“Mantua me genuit, Calabri rapuere, tenet nunc Parthenope”, recita l’iscrizione funeraria incisa sulla tomba napoletana di Publio Virgilio Marone e, pare, da lui stesso dettata poco prima di morire.
Eppure mancano i calabri (cioè i salentini, cioè gli attuali brindisini) nel Manifesto di Mantova, il documento che riunisce le città virgiliane con lo scopo di esaltare, nel solco della Rotta di Enea, il genio poetico del grande autore di Eneide, Bucoliche e Georgiche. Ci sono, nel Manifesto, Mantova (naturalmente!), città che a Virgilio ha dato i natali, Cremona, Erice, Centola-Palinuro, mentre alla rete virtuosa dei luoghi virgiliani hanno aderito anche Quarto, Roma e Pozzuoli. Pare che il telefono, al Comune di Brindisi, abbia squillato a vuoto per un bel po’ di giorni, prima che una “gentile segretaria” (così la definisce Giovanni Cafiero, presidente dell’associazione “La Rotta di Enea”) rispondesse, assicurando che avrebbe informato il sindaco. Inutile dire che Cafiero non è stato mai contattato e che, a Mantova, è mancato il sindaco della città nella quale Virgilio arrivò dopo il viaggio in Grecia (dove si era recato, pare, per una revisione stilistica dell’Eneide).
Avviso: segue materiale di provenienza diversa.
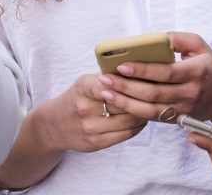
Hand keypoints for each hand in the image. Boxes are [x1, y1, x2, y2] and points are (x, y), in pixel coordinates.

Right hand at [34, 74, 148, 153]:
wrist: (54, 125)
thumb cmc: (78, 98)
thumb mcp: (86, 81)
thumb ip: (109, 77)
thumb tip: (140, 69)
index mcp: (83, 87)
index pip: (110, 83)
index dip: (130, 82)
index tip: (146, 78)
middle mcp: (84, 107)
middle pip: (124, 103)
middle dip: (143, 98)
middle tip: (158, 93)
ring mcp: (90, 127)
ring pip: (127, 120)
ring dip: (144, 113)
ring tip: (152, 106)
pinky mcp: (95, 143)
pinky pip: (124, 135)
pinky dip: (137, 127)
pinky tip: (142, 120)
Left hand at [100, 31, 211, 122]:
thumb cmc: (209, 67)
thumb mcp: (201, 46)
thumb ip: (179, 38)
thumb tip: (157, 38)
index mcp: (196, 72)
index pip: (166, 73)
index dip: (143, 70)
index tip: (122, 65)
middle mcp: (189, 92)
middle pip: (153, 93)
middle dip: (126, 86)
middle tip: (106, 78)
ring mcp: (183, 109)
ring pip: (150, 110)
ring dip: (125, 102)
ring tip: (106, 92)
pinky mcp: (176, 119)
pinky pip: (152, 118)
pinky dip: (133, 111)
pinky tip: (118, 102)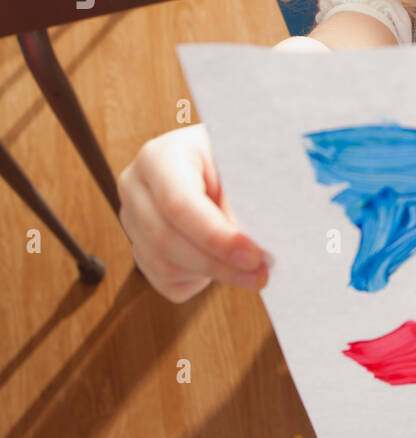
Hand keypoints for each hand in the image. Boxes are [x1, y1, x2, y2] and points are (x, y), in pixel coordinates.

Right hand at [118, 124, 270, 302]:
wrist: (216, 166)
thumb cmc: (232, 161)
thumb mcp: (240, 169)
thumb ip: (240, 204)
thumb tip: (251, 248)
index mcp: (159, 156)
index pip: (179, 204)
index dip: (217, 237)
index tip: (254, 256)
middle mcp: (135, 187)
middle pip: (166, 239)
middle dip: (219, 263)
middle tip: (261, 273)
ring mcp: (132, 220)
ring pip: (164, 265)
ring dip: (213, 274)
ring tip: (250, 269)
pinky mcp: (139, 248)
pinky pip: (165, 280)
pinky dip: (199, 280)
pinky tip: (222, 263)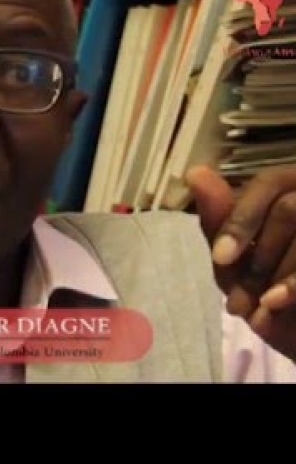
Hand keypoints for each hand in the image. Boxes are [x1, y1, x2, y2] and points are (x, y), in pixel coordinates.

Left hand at [187, 164, 295, 361]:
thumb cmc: (275, 301)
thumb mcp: (239, 266)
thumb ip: (220, 223)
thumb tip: (195, 172)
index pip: (270, 182)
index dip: (241, 217)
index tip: (220, 258)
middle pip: (290, 208)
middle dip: (259, 258)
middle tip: (238, 300)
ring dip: (277, 273)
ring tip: (260, 309)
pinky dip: (294, 284)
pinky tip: (279, 304)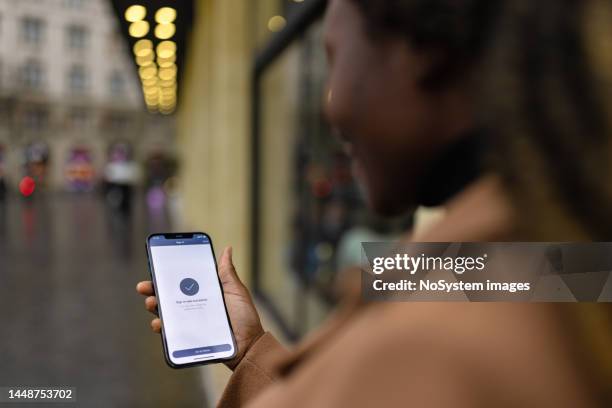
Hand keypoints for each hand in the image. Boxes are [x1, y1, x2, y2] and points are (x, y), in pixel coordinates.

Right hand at [136, 246, 263, 369]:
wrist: (249, 345)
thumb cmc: (244, 317)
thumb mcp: (236, 291)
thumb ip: (227, 273)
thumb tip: (227, 249)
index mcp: (203, 293)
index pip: (182, 281)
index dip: (167, 275)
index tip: (156, 267)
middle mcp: (193, 306)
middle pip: (169, 296)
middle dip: (153, 290)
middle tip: (144, 286)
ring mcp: (189, 322)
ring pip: (166, 313)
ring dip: (155, 307)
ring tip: (152, 303)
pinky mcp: (188, 337)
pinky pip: (171, 332)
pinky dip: (162, 327)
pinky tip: (159, 324)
La città nella quale, forse, sono stati scritti gli ultimi versi di quello che diventò il manifesto poetico-politico dell’Impero romano. La città nella quale il genio morì, forse dopo un colpo di sole, forse in un’abitazione posta di fronte alle Colonne Romane.
“Calabri rapuere”, o forse no…
Marina Poci
P.S.: nell’immagine, “Virgilio in cattedra tra due Muse”, mosaico pavimentale, Anonimo.